◆ **EXCERPTED TEXT**:
····················
From the passengers_by_airport dataset, initiate a TopN recipe. Name the output dataset
passengers_by_airport_top20
.In the Top N step, retrieve the
20
top rows sorted by the Total column in descending order .Run the recipe.
This recipe produces a list of the busiest airports by volume of international passengers. We can now export the dataset as a CSV, share it with other projects in the instance, or visualize it in the Charts tab. In a few easy steps, we’ve replicated the table on this Wikipedia page, even down to the total number of passengers. Not surprisingly, JFK and LAX top the list!
Adding a Lagged Window to Calculate Year-to-Year Change¶
Thus far, we added a filter to keep only data from 2017. Let’s widen this filter in our existing data pipeline to include 2016 so that we can compare departure data with the previous year. Note that once doing so, downstream datasets in the Flow will be out of date and need to be rebuilt.
Return to the Filter recipe that creates departures_filtered.
+ Add a Condition so that we keep rows that satisfy at least one of the following conditions: Year equals
2017
or Year equals2016
. Save the recipe.In the Flow, right-click on the Filter recipe, and select Build Flow outputs reachable from here.
This will prompt you to build departures_by_month.
Note
Please consult the reference documentation for more information on different options for rebuilding datasets in Dataiku.
The departures_by_month dataset now has totals of departures for two years: 2016 and 2017. Therefore, we can calculate how the traffic changed from month to month, across years, with the help of a Window recipe. For any month in our data, we need to find the same value 12 months prior, or, in the language of Window functions, lagged by 12 months.
With the departures_by_month dataset selected, choose Actions > Window.
Keep the default output
departures_by_month_windows
. Click Create Recipe.In the Windows definitions step, turn on Order Columns and select Year and Month so the months are laid out in ascending, chronological order. This defines how the dataset will be ordered for the lag to be calculated.
In the Aggregations step, Retrieve all of the columns. For the Total column, additionally select the lagged value going back
12
rows, i.e. months, or one whole year.Run the recipe.
In the output dataset, all months in 2017 should now have a value for the lagged total number of flights in the column Total_lag12. For any month that year, the value of this column should match the value of the same month from one year ago. It is easy to confirm this is correct just by visually scanning the data in the Explore tab.
Note
For more information on the Window recipe, please see the reference documentation or the Visual Recipes Overview.
····················
◆ **SOURCE MATERIAL**:
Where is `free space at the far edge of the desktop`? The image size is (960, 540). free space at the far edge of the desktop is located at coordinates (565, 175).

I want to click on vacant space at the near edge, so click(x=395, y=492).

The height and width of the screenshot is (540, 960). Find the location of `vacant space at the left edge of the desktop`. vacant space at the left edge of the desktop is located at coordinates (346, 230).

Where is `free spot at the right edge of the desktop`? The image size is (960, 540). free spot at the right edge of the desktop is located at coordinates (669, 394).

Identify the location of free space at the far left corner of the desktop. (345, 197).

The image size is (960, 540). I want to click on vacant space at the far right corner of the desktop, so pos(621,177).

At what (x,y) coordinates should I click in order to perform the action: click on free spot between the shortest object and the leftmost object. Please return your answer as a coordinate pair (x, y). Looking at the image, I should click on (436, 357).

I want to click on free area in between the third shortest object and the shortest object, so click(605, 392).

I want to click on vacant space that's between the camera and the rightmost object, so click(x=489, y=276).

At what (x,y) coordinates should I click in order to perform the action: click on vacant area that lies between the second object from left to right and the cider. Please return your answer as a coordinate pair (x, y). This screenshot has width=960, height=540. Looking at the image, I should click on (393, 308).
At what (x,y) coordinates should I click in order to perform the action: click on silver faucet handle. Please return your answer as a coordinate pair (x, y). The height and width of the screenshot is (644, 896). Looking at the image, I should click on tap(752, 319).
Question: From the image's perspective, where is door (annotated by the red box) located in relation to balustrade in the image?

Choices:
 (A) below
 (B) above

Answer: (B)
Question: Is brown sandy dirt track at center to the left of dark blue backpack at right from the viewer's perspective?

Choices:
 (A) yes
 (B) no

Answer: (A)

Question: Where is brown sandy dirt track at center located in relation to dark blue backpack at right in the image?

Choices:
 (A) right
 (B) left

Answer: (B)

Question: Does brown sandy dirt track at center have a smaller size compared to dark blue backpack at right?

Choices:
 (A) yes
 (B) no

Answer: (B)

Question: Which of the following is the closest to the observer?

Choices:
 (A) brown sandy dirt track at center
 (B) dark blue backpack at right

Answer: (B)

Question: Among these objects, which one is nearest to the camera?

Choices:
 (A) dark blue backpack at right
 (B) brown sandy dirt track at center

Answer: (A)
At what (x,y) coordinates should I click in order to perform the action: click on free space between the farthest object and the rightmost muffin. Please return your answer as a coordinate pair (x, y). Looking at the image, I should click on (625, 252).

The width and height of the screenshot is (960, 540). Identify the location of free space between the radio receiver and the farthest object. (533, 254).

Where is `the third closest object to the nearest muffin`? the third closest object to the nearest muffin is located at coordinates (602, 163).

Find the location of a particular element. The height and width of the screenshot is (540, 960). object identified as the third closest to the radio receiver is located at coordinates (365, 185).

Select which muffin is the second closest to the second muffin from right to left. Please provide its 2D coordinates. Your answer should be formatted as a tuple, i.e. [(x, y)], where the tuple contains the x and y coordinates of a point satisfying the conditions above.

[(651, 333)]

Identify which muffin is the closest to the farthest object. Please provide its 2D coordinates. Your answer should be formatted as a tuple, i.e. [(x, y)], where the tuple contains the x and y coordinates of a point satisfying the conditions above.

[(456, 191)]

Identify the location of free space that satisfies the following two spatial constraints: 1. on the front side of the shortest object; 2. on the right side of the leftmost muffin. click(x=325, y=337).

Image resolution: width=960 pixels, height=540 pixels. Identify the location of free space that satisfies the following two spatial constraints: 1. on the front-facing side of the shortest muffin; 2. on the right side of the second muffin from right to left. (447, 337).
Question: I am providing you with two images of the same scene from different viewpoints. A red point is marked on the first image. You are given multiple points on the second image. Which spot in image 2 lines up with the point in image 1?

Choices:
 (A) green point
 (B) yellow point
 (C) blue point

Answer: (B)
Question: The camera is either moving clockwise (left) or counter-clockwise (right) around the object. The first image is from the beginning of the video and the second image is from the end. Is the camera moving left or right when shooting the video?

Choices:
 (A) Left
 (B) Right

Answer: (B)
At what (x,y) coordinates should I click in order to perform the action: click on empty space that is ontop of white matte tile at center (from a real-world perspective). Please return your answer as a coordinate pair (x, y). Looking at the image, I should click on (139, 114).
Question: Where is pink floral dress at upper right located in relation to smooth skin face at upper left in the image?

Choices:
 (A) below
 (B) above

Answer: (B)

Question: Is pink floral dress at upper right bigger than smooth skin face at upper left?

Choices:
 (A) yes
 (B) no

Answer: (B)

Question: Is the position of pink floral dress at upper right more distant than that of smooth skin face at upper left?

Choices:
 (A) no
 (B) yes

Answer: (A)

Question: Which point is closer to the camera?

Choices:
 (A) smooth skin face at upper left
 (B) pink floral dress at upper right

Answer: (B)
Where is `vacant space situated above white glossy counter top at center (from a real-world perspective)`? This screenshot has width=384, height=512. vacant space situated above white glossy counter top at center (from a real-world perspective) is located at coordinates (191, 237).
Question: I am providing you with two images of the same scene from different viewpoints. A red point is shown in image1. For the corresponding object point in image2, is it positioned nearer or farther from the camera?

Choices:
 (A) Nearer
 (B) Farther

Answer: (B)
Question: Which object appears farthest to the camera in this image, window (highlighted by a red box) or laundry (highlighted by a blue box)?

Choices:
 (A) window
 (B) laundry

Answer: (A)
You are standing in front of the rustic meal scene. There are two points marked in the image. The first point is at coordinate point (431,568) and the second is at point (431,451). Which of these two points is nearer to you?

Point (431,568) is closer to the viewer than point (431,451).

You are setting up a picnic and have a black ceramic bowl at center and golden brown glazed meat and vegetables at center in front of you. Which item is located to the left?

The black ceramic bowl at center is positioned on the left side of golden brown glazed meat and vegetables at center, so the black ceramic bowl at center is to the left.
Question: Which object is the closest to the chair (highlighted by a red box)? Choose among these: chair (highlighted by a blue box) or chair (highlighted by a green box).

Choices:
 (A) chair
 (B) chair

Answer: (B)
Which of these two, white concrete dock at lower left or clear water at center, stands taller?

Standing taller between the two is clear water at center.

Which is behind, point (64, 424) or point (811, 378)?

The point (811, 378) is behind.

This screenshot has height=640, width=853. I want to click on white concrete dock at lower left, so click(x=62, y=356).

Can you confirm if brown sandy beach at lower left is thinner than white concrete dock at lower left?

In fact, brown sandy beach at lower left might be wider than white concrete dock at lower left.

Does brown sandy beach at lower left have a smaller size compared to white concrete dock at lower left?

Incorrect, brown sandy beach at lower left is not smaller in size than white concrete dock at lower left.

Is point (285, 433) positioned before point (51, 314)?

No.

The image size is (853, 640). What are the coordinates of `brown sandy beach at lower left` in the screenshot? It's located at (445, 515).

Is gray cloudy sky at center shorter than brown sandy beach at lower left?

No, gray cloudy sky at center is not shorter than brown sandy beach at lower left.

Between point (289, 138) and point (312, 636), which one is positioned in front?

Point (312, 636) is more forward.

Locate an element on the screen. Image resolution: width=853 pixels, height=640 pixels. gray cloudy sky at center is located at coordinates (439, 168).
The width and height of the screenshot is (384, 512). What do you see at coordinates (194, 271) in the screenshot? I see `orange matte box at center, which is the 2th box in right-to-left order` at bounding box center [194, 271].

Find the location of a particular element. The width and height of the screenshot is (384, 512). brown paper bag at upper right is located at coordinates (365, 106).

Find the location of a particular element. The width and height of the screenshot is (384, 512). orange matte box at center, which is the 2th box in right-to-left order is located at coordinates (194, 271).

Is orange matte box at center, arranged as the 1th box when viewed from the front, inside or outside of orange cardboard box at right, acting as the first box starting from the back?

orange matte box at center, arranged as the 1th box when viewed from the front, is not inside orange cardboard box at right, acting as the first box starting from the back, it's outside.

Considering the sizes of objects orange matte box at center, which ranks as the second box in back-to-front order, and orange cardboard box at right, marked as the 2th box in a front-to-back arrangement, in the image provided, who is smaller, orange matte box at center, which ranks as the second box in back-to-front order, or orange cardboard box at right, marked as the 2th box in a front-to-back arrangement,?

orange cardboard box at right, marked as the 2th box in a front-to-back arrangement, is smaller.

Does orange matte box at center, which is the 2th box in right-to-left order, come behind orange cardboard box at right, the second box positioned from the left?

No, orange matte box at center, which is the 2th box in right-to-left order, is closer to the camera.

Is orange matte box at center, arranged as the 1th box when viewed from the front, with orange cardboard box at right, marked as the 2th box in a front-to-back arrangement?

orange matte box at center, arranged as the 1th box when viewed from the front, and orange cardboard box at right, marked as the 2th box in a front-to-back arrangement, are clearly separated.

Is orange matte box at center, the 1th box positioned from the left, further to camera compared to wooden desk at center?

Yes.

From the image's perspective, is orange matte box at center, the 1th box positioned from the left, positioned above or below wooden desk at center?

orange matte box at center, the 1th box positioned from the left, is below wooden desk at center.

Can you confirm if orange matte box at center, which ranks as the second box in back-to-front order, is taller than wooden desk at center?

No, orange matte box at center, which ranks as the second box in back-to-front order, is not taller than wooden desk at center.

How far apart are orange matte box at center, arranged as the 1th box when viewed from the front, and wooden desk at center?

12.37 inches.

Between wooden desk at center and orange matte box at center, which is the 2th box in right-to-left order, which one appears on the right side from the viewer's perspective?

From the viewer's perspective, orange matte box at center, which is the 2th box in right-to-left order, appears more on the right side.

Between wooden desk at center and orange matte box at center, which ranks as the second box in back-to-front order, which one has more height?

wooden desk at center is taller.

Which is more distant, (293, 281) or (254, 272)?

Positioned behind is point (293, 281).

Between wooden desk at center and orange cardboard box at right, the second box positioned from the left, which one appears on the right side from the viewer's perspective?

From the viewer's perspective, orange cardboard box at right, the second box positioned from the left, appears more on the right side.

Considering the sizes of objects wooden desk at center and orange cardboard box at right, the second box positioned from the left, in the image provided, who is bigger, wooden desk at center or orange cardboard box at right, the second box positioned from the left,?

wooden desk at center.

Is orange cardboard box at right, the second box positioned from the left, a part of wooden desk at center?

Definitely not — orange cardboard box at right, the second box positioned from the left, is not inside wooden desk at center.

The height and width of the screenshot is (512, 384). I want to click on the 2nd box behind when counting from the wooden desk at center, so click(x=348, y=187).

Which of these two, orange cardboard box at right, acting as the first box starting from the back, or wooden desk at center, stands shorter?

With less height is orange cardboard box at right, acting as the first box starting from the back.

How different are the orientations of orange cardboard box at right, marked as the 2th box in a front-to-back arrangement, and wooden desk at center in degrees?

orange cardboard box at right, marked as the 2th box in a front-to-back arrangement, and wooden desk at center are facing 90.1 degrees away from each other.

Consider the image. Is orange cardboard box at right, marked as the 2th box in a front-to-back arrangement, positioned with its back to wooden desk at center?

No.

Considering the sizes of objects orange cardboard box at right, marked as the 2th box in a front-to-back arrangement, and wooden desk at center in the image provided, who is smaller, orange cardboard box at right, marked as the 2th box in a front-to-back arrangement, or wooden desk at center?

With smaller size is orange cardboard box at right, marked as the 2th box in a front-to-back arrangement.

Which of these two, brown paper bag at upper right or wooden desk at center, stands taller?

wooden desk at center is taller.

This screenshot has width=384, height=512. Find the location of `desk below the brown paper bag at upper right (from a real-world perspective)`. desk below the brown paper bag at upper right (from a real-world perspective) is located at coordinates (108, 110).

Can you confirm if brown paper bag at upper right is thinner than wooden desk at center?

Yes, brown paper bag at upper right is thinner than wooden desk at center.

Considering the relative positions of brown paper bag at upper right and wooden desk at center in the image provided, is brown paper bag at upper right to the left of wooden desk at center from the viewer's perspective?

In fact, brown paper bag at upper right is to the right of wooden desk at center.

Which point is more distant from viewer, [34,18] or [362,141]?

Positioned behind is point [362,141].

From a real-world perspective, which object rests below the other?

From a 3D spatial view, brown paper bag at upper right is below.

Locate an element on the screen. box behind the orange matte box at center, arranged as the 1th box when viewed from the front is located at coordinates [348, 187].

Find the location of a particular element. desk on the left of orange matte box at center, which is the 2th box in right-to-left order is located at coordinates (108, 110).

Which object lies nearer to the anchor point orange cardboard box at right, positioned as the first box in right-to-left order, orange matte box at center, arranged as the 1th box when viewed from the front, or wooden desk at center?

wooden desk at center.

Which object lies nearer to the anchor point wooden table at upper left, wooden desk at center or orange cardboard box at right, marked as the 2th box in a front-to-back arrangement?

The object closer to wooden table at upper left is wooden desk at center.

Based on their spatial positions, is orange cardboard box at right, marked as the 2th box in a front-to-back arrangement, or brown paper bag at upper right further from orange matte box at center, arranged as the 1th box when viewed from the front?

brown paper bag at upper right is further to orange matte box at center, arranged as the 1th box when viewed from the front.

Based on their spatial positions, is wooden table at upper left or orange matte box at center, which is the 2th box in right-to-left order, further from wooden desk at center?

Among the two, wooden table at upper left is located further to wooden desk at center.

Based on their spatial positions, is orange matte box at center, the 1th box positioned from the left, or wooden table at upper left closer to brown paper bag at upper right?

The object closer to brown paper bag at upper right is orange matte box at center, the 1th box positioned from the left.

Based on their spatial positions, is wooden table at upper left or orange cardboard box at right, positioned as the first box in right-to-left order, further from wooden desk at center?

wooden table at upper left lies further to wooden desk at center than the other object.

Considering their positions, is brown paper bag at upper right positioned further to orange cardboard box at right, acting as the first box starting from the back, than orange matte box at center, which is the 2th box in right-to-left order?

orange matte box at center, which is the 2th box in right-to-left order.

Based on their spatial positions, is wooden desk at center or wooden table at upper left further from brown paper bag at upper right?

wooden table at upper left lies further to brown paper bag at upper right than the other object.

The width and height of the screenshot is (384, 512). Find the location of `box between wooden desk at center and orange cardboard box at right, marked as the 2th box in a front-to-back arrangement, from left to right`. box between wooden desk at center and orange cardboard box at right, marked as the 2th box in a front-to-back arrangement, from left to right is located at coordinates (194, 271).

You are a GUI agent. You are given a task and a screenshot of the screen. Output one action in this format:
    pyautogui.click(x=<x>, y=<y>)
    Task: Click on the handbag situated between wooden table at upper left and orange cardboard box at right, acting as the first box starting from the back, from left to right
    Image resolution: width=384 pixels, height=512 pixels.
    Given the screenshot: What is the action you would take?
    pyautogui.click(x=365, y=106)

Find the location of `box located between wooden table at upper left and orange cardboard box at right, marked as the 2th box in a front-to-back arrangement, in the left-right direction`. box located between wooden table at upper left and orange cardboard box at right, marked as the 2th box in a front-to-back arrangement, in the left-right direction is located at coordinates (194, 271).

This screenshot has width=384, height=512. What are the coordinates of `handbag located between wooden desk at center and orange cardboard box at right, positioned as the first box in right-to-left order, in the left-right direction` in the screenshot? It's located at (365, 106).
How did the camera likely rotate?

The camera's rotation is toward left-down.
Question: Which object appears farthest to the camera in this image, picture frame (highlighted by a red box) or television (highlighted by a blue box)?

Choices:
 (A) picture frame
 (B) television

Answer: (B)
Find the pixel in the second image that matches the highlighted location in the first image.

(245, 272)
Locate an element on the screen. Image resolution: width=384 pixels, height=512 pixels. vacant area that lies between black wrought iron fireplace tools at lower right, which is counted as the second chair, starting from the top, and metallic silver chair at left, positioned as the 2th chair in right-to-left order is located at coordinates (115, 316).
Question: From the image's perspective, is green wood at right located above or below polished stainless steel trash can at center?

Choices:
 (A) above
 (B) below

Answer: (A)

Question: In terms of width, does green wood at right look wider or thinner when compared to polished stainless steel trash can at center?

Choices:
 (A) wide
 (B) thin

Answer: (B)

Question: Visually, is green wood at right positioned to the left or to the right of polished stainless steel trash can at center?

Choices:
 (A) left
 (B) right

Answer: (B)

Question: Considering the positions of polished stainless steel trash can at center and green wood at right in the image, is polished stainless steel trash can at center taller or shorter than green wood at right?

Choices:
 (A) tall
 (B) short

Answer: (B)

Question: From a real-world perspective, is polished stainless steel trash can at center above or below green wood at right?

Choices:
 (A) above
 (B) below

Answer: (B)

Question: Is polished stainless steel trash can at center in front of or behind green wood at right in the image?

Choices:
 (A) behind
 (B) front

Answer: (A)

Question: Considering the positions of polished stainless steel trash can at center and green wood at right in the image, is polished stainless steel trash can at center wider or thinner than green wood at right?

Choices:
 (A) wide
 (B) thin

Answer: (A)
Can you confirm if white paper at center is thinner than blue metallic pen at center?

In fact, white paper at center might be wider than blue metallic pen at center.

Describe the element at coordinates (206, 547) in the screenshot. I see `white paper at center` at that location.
····················
◆ **TASKS TO COMPLETE**:
a) Render this sentence from the Dataiku tutorial into Spanish: "For any month in our data, we need to find the same value 12 months prior, or, in the language of Window functions, lagged by 12 months."
b) From the Dataiku tutorial, output everything from "This recipe produces" down to "that creates departures_filtered.", copied character for character.
The items can be set aside, since nothing here depends on them.

◆ **PER-TASK ANSWERS**:
a) Para cualquier mes de nuestros datos, necesitamos encontrar el mismo valor 12 meses antes o, en el lenguaje de las funciones de ventana, desfasado 12 meses.

b)
This recipe produces a list of the busiest airports by volume of international passengers. We can now export the dataset as a CSV, share it with other projects in the instance, or visualize it in the Charts tab. In a few easy steps, we’ve replicated the table on this Wikipedia page, even down to the total number of passengers. Not surprisingly, JFK and LAX top the list!
Adding a Lagged Window to Calculate Year-to-Year Change¶
Thus far, we added a filter to keep only data from 2017. Let’s widen this filter in our existing data pipeline to include 2016 so that we can compare departure data with the previous year. Note that once doing so, downstream datasets in the Flow will be out of date and need to be rebuilt.
Return to the Filter recipe that creates departures_filtered.